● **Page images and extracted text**
[Start of Attachment]

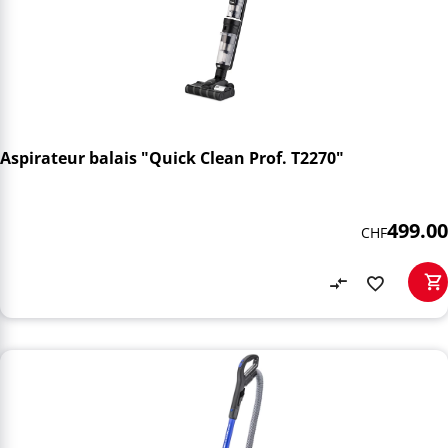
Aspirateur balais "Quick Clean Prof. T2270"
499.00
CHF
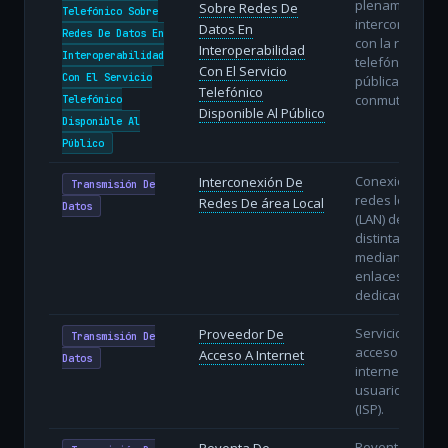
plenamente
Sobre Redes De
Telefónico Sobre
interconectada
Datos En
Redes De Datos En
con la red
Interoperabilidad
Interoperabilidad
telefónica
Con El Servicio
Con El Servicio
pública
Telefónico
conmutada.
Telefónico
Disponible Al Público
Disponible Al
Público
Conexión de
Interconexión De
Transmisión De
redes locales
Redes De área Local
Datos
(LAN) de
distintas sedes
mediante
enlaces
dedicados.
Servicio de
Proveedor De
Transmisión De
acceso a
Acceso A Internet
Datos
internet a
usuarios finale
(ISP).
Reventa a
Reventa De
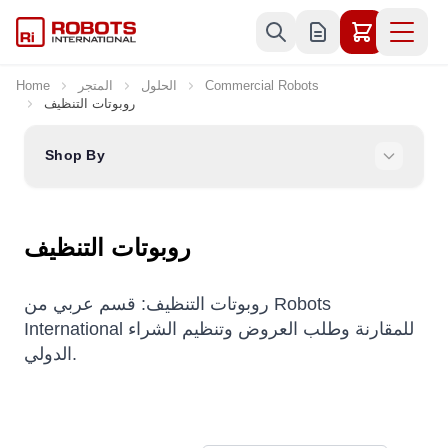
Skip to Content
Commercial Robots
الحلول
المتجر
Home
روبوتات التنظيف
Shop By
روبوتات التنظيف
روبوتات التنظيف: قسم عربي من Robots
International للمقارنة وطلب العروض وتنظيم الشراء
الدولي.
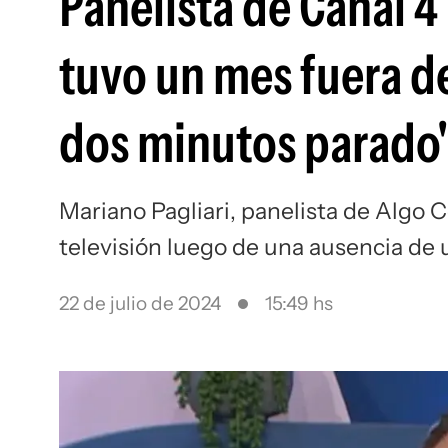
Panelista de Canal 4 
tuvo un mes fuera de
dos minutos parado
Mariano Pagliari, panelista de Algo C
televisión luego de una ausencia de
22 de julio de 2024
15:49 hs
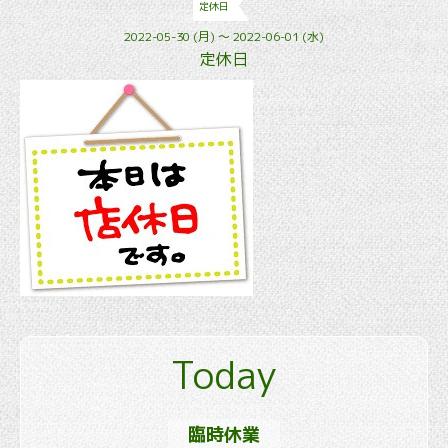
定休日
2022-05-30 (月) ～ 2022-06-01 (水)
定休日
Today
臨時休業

[End of Attachment]

● **What the task requires**
If a line in the records above has the word "Robots", copy it out.

● **Exercise response**
Commercial Robots
روبوتات التنظيف: قسم عربي من Robots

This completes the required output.